Data to process:
·····

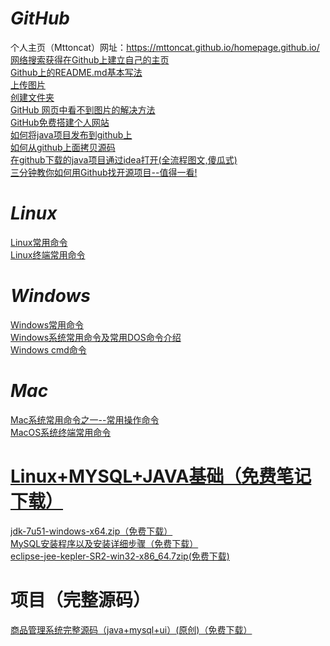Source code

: # *GitHub*
个人主页（Mttoncat）网址：https://mttoncat.github.io/homepage.github.io/<br/>
[网络搜索获得在Github上建立自己的主页](https://www.cnblogs.com/fenggwsx/p/13192838.html)<br/>
[Github上的README.md基本写法](https://blog.csdn.net/weixin_42795141/article/details/89322823)<br/>
[上传图片](https://blog.csdn.net/hello_cmy/article/details/104611019)<br/>
[创建文件夹](https://blog.csdn.net/y_bccl27/article/details/87980986)<br/>
[GitHub 网页中看不到图片的解决方法](https://www.jianshu.com/p/01180d711b0d)<br/>
[GitHub免费搭建个人网站](https://www.jianshu.com/p/7124c5fe0fa7)<br/>
[如何将java项目发布到github上](https://blog.csdn.net/m0_37809911/article/details/89380098)<br/>
[如何从github上面拷贝源码](https://www.cnblogs.com/xing901022/p/4287064.html)<br/>
[在github下载的java项目通过idea打开(全流程图文,傻瓜式)](https://blog.csdn.net/m0_37961948/article/details/78161828)<br/>
[三分钟教你如何用Github找开源项目--值得一看!](https://blog.csdn.net/as480133937/article/details/105611577)<br/>
# *Linux*
[Linux常用命令](https://blog.csdn.net/qq_23329167/article/details/83856430/)<br/>
[Linux终端常用命令](https://blog.csdn.net/qq_44009745/article/details/122004211)<br/>
# *Windows*
[Windows常用命令](https://www.cnblogs.com/kekec/p/3662125.html)<br/>
[Windows系统常用命令及常用DOS命令介绍](https://jingyan.baidu.com/article/9f63fb916898e0c8400f0ef7.html)<br/>
[Windows cmd命令](https://blog.csdn.net/xjz729827161/article/details/78844606)<br/>
# *Mac*
[Mac系统常用命令之一--常用操作命令](https://www.cnblogs.com/alicecc/p/6757337.html?ivk_sa=1024320u)<br/>
[MacOS系统终端常用命令](https://zhuanlan.zhihu.com/p/126293387)<br/>
# [Linux+MYSQL+JAVA基础（免费笔记下载）](https://download.csdn.net/download/qq_44009745/65522160)
 [jdk-7u51-windows-x64.zip（免费下载）](https://download.csdn.net/download/qq_44009745/65522160)<br/>
 [MySQL安装程序以及安装详细步骤（免费下载）](https://download.csdn.net/download/qq_44009745/65539041)<br/>
[eclipse-jee-kepler-SR2-win32-x86_64.7zip(免费下载)](https://download.csdn.net/download/qq_44009745/65558590)
# 项目（完整源码）
[商品管理系统完整源码（java+mysql+ui）(原创)（免费下载）](https://download.csdn.net/download/qq_44009745/11939695?spm=1001.2014.3001.5503)<br/>








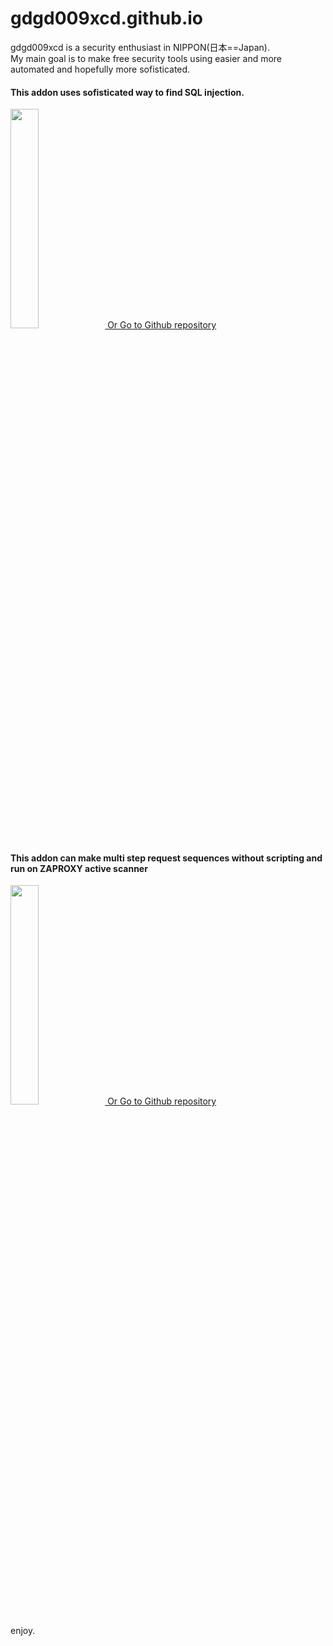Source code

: # gdgd009xcd.github.io
gdgd009xcd is a security enthusiast in NIPPON(日本==Japan). <BR>My main goal is  to make free security tools using easier and more automated and hopefully more sofisticated.

#### This addon uses sofisticated way to find SQL injection.
<A HREF="https://gdgd009xcd.github.io/CustomActiveScanForZAP"><IMG SRC="https://repository-images.githubusercontent.com/292251329/2604c624-d079-4b12-a7ac-75105a4e9a69" width="30%" height="30%"></A>[ Or Go to Github repository](https://github.com/gdgd009xcd/CustomActiveScanForZAP)

#### This addon can make multi step request sequences without scripting and run on ZAPROXY active scanner
<A HREF="https://gdgd009xcd.github.io/AutoMacroBuilderForZAP/"><IMG SRC="https://repository-images.githubusercontent.com/276077630/3e040703-9dfb-47cf-a48c-ca8c8e0c93c1" width="30%" height="30%"></A>[ Or Go to Github repository](https://github.com/gdgd009xcd/AutoMacroBuilderForZAP)

enjoy.
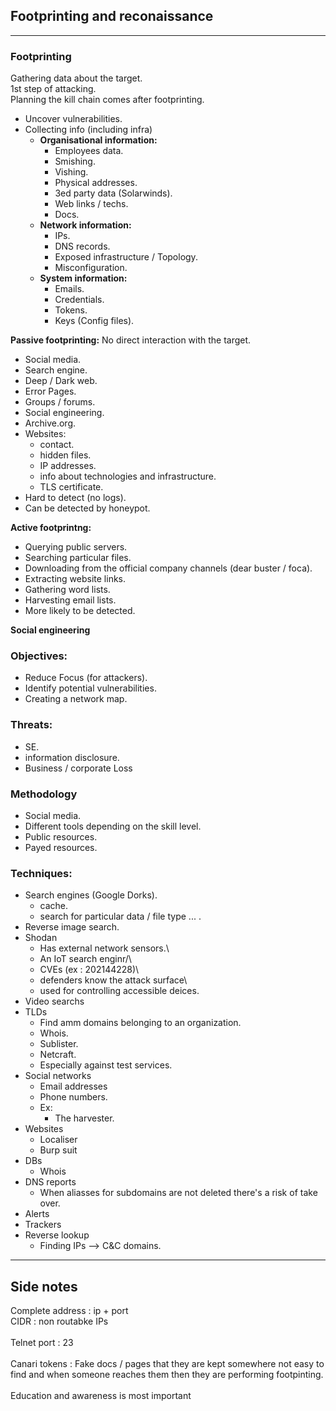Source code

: ## Footprinting and reconaissance

_____________________________________

### Footprinting
Gathering data about the target.\
1st step of attacking.\
Planning the kill chain comes after footprinting.
  - Uncover vulnerabilities.
  - Collecting info (including infra)
    - **Organisational information:**
      - Employees data.
      - Smishing.
      - Vishing.
      - Physical addresses.
      - 3ed party data (Solarwinds).
      - Web links / techs.
      - Docs.
    - **Network information:**
      - IPs.
      - DNS records.
      - Exposed infrastructure / Topology.
      - Misconfiguration.
    - **System information:**
      - Emails.
      - Credentials.
      - Tokens.
      - Keys (Config files).

**Passive footprinting:**  No direct interaction with the target.
  - Social media.
  - Search engine.
  - Deep / Dark web.
  - Error Pages.
  - Groups / forums.
  - Social engineering.
  - Archive.org.
  - Websites:
    - contact.
    - hidden files.
    - IP addresses.
    - info about technologies and infrastructure.
    - TLS certificate.
  - Hard to detect (no logs).
  - Can be detected by honeypot.

**Active footprintng:** 
  - Querying public servers.
  - Searching particular files.
  - Downloading from the official company channels (dear buster / foca).
  - Extracting website links.
  - Gathering word lists.
  - Harvesting email lists.
  - More likely to be detected.

**Social engineering**

### Objectives:
  - Reduce Focus (for attackers).
  - Identify potential vulnerabilities.
  - Creating a network map.

### Threats:
  - SE.
  - information disclosure.
  - Business / corporate Loss

### Methodology
  - Social media.
  - Different tools depending on the skill level.
  - Public resources.
  - Payed resources.

### Techniques:
  - Search engines (Google Dorks).
    - cache.
    - search for particular data / file type ... .
  - Reverse image search.
  - Shodan
    -  Has external network sensors.\
    -  An IoT search enginr/\
    -  CVEs (ex : 202144228)\
    -  defenders know the attack surface\
    -  used for controlling accessible deices.
  - Video searchs
  - TLDs
    - Find amm domains belonging to an organization.
    - Whois.
    - Sublister.
    - Netcraft.
    - Especially against test services.
  - Social networks
    - Email addresses
    - Phone numbers.
    - Ex: 
      - The harvester.
  - Websites
    - Localiser
    - Burp suit
  - DBs
    - Whois
  - DNS reports
    - When aliasses for subdomains are not deleted there's a risk of take over.
  - Alerts
  - Trackers
  - Reverse lookup
    - Finding IPs --> C&C domains.

_________________________________________

## Side notes
Complete address : ip + port\
CIDR : non routabke IPs
<br>
<br>
Telnet port : 23
<br>
<br>
Canari tokens : Fake docs / pages that they are kept somewhere not easy to find
and when someone reaches them then they are performing footpinting.
<br>
<br>
Education and awareness is most important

·····

Assignment: Find how many lines of the material include the string "addresses". Nothing but the number should be given.

Solved problem: 3